Elgan: Palm and Sony out-Apple Apple

Fine time for these laggards to start innovating again.

One of the great industry dramas that occurs each year is the concurrence of Macworld and the International CES event.

As Apple invades the consumer electronics space and cell phone market -- and as CES replaces Comdex as the "everything" show -- the contrasting style and substance of Macworld and CES provide a dramatic glimpse into who's up, who's down and who's who in consumer technology.

Macworld slaughtered CES in 2007 with Steve Jobs' shock-and-awe iPhone rollout. In 2008, Macworld killed again with MacBook Air, more iPhone goodness and a lot of bragging about the general ascendance, elegance, awesomeness and unstoppability of Apple in consumer electronics.

But this year, Macworld landed with a thud. News preceding the show sucked the wind out of the normal enthusiasm. What's a Macworld keynote without Steve Jobs? What's a Macworld without Apple?
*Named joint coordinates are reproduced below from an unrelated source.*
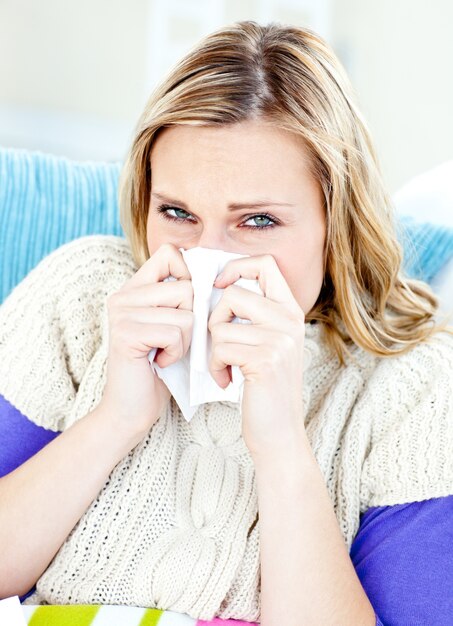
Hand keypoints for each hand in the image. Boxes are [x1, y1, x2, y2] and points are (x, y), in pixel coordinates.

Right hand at [98, 243, 193, 439]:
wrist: (131, 408)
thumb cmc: (160, 368)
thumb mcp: (174, 326)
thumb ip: (184, 299)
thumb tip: (218, 276)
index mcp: (134, 288)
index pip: (170, 254)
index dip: (189, 275)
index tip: (187, 306)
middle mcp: (124, 295)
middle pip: (186, 286)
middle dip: (191, 319)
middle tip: (173, 340)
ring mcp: (122, 313)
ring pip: (185, 311)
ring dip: (186, 339)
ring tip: (166, 352)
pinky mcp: (125, 333)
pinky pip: (175, 331)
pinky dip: (176, 352)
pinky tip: (160, 362)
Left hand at [208, 254, 306, 458]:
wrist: (279, 433)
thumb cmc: (265, 389)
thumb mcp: (268, 344)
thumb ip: (254, 316)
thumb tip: (217, 286)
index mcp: (290, 311)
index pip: (265, 265)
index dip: (236, 267)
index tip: (218, 286)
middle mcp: (290, 320)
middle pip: (234, 293)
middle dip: (214, 318)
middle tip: (219, 343)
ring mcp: (280, 339)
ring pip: (221, 324)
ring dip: (213, 350)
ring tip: (224, 367)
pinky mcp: (266, 359)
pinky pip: (220, 347)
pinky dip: (214, 366)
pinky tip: (226, 380)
Still, the Mac Faithful proved hopeful, predicting stunning new innovations for Macworld 2009.

Before the show, the Applesphere buzzed with chatter about an impending "iPhone Pro" or "iPhone Elite" upgrade. The wonderful improvement would, according to this vision, include a physical keyboard that wouldn't reduce the size of iPhone's huge touch screen. It would fold or slide out. Some also hoped for a better camera, new user interface innovations and other iGoodies.

The other major fanboy expectation was that, finally, Apple would enter (and, natch, dominate) the thriving netbook market. Nobody expected a boring mini-MacBook, but instead a revolutionary new form factor that would demonstrate, once again, that Apple is smarter than everyone else.

Surprisingly, an "iPhone Elite" and a "MacBook Nano" were both announced. But not at Macworld and not by Apple. They were unveiled at CES by Palm and Sony -- two industry laggards written off as pathetic has-beens.

Palm Pre

Palm helped make the dreams of iPhone fans a reality with the Palm Pre, which has all the expected trimmings of a modern smart phone: GPS, Wi-Fi, QWERTY keyboard, 3G, stereo Bluetooth, 3-megapixel camera, accelerometer, etc.

Faithful to the Faithful's vision for the iPhone, the Palm Pre is a full-screen, multitouch phone with a slide-out physical keyboard.

The Pre's webOS operating system is something altogether unique, innovative and unexpected. While the UI lacks iPhone's severe minimalism, it trumps the iPhone in raw inventiveness. With multitasking built around the organizing metaphor of "activity cards," it's fundamentally different from any other device ever sold.

It even has a unique inductive charger (you set it on top of its base rather than plugging anything in or inserting the phone into a cradle). Doesn't that sound like something Apple would have announced?

The Palm Pre is the second true MPG (multitouch, physics and gestures) consumer product ever to ship (the iPhone was first). But the Pre's webOS adds some new gestures, such as the ability to get rid of stuff by flicking it off screen.

While many expected Apple to announce something like this, nobody expected Palm to do so. Palm caught the industry and the pundits by surprise.